_PROBLEM 1_
Name every forum username that appears in the replies to walkonmom, counting each name only once.
_PROBLEM 2_
For each statement, answer yes or no and quote the words from the replies to walkonmom that decide it. (a) The writer of the letter that opens "Dear Walkonmom" has an adopted son. (b) Borderline personality disorder is called easy to treat. (c) The daughter is reacting badly to the boundaries set for her.
_PROBLEM 3_
Write the next part of the replies to walkonmom, starting after their final sentence.

_PROVIDED PASSAGE_
So thank you for writing about your experience with such eloquence.
Like OpalRose, I want to add in my voice of gratitude to walkonmom; your quiet voice has a power and lasting ability that will remain with your daughter for the remainder of her life, should she ever be ready to hear it, that will far outlast your own. You, and OpalRose’s father, and my own, are the quiet, unsung but glorious heroes the world needs in order to keep itself on its proper course. Thank you for everything you’ve done. I send prayers that, as Oxy has said, this stage of your life brings you fulfillment and grace.
Dear Walkonmom,
It sounds like, in spite of the pain you have been through, that you have your head on straight. I’m so glad of that and that you do have love in your new family. That is also what makes life worth living every day of it.
I feel so fortunate that I have my adopted son D and he is a treasure and a jewel, a son and also a friend. I feel that God has blessed me beyond measure.
I’m glad that you are able to set some boundaries for your daughter (for your sake as well as hers) and that she is responding positively to them. While “borderline personality disorder” does NOT mean “on the border of” and it is very difficult to treat, some people with this diagnosis do manage to live reasonably “okay” lives. I hope and pray that your daughter is one of them.

(Dataset entries)
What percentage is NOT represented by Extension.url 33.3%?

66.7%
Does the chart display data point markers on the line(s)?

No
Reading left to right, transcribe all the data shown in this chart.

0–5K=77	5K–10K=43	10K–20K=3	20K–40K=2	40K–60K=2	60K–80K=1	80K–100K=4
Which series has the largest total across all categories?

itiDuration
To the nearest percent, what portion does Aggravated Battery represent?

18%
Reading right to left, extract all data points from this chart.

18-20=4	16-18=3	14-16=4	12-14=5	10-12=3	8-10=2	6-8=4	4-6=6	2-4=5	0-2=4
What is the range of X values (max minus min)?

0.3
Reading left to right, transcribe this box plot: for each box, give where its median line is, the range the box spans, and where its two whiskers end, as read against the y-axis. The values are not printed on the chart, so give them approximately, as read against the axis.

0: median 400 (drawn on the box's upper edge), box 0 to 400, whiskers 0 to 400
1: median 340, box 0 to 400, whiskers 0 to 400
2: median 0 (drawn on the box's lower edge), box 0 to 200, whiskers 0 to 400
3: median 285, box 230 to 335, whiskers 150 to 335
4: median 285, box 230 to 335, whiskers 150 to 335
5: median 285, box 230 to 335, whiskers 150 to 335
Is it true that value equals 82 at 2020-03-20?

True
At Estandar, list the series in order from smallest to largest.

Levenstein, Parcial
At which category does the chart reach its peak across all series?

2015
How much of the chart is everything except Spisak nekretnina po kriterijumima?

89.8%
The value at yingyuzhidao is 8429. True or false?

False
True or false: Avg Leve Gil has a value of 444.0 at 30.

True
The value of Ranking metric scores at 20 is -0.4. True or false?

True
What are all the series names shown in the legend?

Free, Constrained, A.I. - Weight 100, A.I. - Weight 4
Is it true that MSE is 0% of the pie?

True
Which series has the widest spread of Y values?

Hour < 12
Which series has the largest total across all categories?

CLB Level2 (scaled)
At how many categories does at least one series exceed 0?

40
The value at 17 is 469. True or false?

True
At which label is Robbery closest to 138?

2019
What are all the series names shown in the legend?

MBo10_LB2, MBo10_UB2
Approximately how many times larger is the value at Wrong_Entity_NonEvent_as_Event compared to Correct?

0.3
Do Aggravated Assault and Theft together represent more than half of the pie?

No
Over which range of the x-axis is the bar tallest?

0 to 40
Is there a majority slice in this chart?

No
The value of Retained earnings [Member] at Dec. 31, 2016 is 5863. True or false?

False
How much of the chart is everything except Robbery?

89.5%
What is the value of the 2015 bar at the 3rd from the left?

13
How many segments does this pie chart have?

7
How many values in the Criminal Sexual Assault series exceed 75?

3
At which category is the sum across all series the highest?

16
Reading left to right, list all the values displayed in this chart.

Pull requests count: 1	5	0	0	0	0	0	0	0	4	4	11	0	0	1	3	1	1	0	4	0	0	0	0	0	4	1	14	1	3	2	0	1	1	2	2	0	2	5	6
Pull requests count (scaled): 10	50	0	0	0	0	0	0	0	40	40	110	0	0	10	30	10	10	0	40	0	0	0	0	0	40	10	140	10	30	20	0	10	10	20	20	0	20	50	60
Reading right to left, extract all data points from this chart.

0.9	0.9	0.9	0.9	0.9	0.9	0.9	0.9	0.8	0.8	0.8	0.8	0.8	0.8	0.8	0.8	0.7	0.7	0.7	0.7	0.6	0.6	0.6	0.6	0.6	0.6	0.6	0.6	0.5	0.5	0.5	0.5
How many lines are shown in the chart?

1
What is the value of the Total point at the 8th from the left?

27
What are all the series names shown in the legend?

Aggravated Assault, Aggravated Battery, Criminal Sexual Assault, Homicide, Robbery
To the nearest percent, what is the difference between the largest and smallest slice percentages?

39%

_WRITTEN RESPONSE 1_
OpalRose, walkonmom, Oxy

_WRITTEN RESPONSE 2_
(a) Yes: "I feel so fortunate that I have my adopted son D"
(b) No: "it is very difficult to treat"
(c) No: "she is responding positively to them"

_WRITTEN RESPONSE 3_
Yes, Viktor Frankl’s book was a big turning point for me. At first when I read it I thought “my God, how can I whine about my own pain when this man had so much worse things happen” and then where he talked about pain being like a “gas” and that it filled the container totally…so a “little” pain is the same as a “big” pain…and I thought how a baby dropping his passie is in 100% pain…while we know that he is not ruined forever, the baby doesn’t know this and so he cries in total pain. So the pain experienced by anyone is total, and we must not be ashamed that our wounds are not as “big” or as “bad” as someone else’s
I am glad that you were able to tell your story. It seems that it does help us to do that. I know it has with me. To have my pain and loss validated was important, but I also am learning to validate myself, so that if no one in the world believes me, it is still MY TRUTH.
God bless, and thanks for sharing with us.